We are increasingly aware of the preponderance of older patients attending our emergency departments as well as the fact that they are often acutely unwell. It is heartening then to see in this month’s issue some excellent papers pertaining to the care and treatment of our older patients highlighting some aspects of care that need improvement.
Perhaps contrary to longstanding perceptions, older patients are not a homogenous group but have specific and complex needs that can elude staff in a busy department. Understanding what these needs and desires are is important if we are to deliver individualised care. So I would urge you to read a thought provoking paper by Van Oppen and colleagues in the UK who conducted a systematic review evaluating the expectations and preferred outcomes from emergency care among older patients and their care givers. It’s no surprise that older people had the same hopes and desires as younger patients for prompt waiting times, efficient care, and good communication. What is more telling and poignant about this review and something we need to be much more responsive to is the vulnerability expressed by the participants, particularly, fear of being alone in the ED, fear of their illness and fear of losing independence. They also wanted support in decision making. Bear this in mind the next time you rush past an older person looking lost and worried in the ED, simple reassuring gestures will go a long way to imbuing an increased sense of well-being for them.
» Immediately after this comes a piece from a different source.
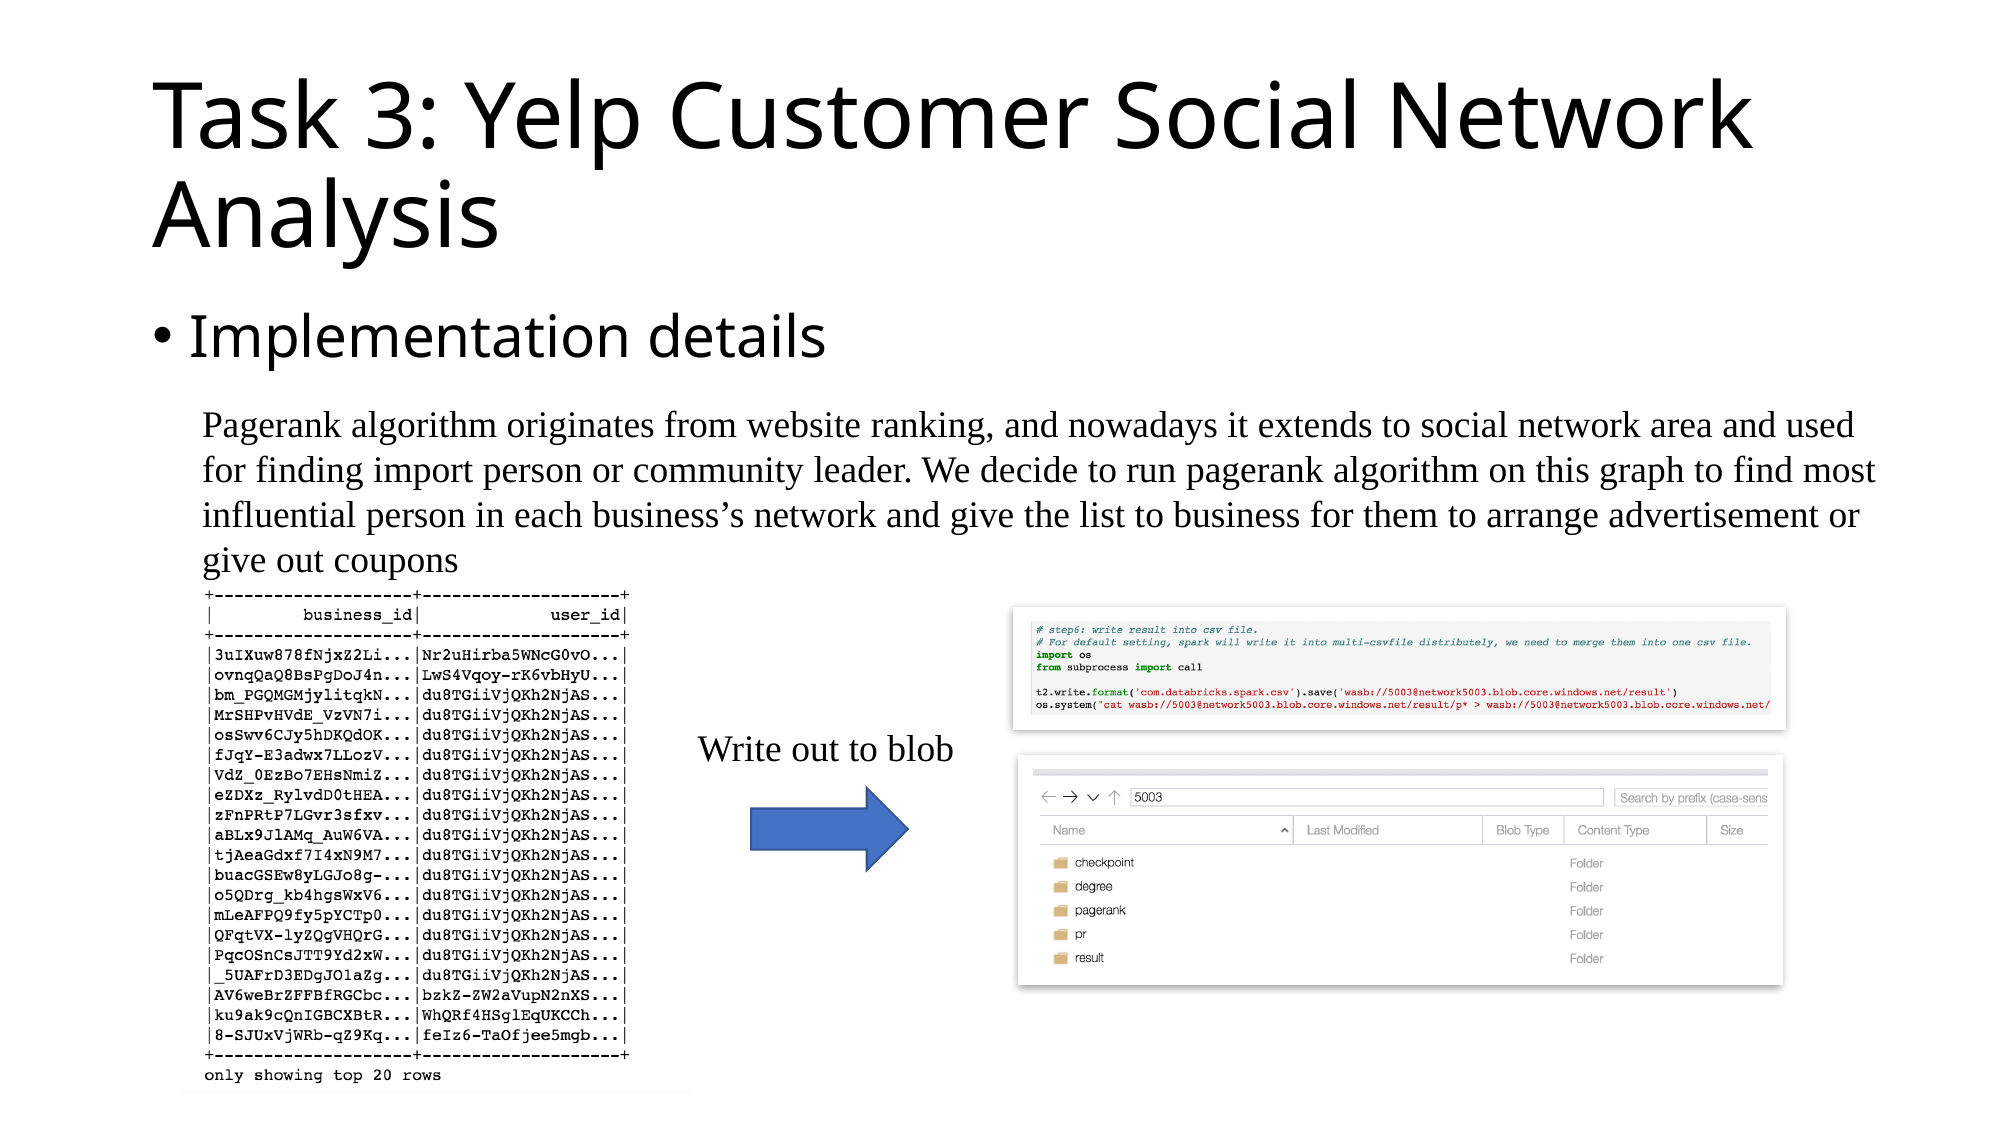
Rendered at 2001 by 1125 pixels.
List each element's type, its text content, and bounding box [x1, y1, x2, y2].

We rely on Early Warning Scores (EWS) to identify sick patients and also to predict those at greater risk of adverse outcomes, but do we know which EWS is most suitable for the ED? A number of EWS have been developed for general use but choosing the most suitable EWS for the ED setting is a question Spencer and colleagues in Australia set out to answer. They sought to determine which of 13 EWS based mainly on ED vital signs data best predict important patient outcomes. They conducted a retrospective cohort study over an 8 month period in 2018.They found ViEWS, AbViEW and NEWS have excellent predictive ability for mortality, especially within 2 days, however, no EWS adequately predicted clinical deterioration, admission to either ICU or the hospital. So, back to the drawing board, it looks like more research is needed.
A fall in an older patient is rarely a “simple fall,” assessing the older patient who has fallen can be perplexing and time consuming for even the most experienced physician. There are ED specific guidelines for the assessment and management of falls patients but it seems ED physicians don’t often use them, if you are wondering why, then you might like to read an intriguing study by Parks and colleagues from Canada. The set out to investigate barriers and enablers in the provision of guideline based care for falls patients. This was a qualitative study using a thematic domains framework (TDF) where interviews were conducted with practicing ED physicians. They uncovered a variety of themes which included heterogeneous self-perceived skills, perceived time and workload, emotions negatively impacting these clinical encounters as well as lack of knowledge among others. Nonetheless physicians overall were supportive of guideline implementation. The authors concluded that future implementation of guidelines both nationally and internationally should focus on improving knowledge and training as well as positive reinforcement for guideline appropriate management and of course further research to support guidelines.
Infants<3 months old are a vulnerable group at risk of serious infection (SI). Validated assessment tools can provide some reassurance for ED physicians but knowing which tools have the greatest efficacy predicting SI’s in young babies can present a quandary. If this is your area of practice, I would recommend you read the paper by Yao and colleagues from the USA and UK. They undertook a retrospective validation study to test the performance of clinical assessment tools, these being the National Institute for Health and Care Excellence (NICE) and the Severity Index Score (SIS) in predicting SI in infants. They also evaluated the performance of low risk criteria, the Rochester Criteria (RC) Philadelphia Criteria (PC) and Boston Criteria (BC). They found the NICE guidelines achieved high sensitivity in their study population and may provide added insight into the assessment of febrile infants in the ED. The RC had the highest sensitivity in predicting for SI in febrile infants who appeared well. This evidence may just offer that extra reassurance needed when assessing very young babies.
Serious emergency conditions are often difficult to diagnose and delayed diagnosis in the ED can have serious ramifications because of severity and time critical nature of emergency conditions, this is particularly the case in children where delayed diagnosis can result in morbidity. Improving this has to be a goal for all of us so reading the paper by Michelson and colleagues from Boston USA may get you thinking. Their objective was to develop and pilot a screening tool called DelayDX to identify delayed diagnosis of sepsis and appendicitis in an administrative database testing it against the standard of expert manual health record review. The positive predictive value (PPV) of the automated tool for determination of delayed diagnosis of appendicitis within 1,3 and 7 days was 96.2%,95.1% and 93.6% respectively. For sepsis the results were not as good, the PPV’s being 71.4%,63.6% and 41.2% within 1,3,7 days respectively. Nonetheless they concluded that their automated tool performed well especially for appendicitis as compared with the electronic health records review and that further tool refinement could improve performance. This is an interesting study and well worth a read.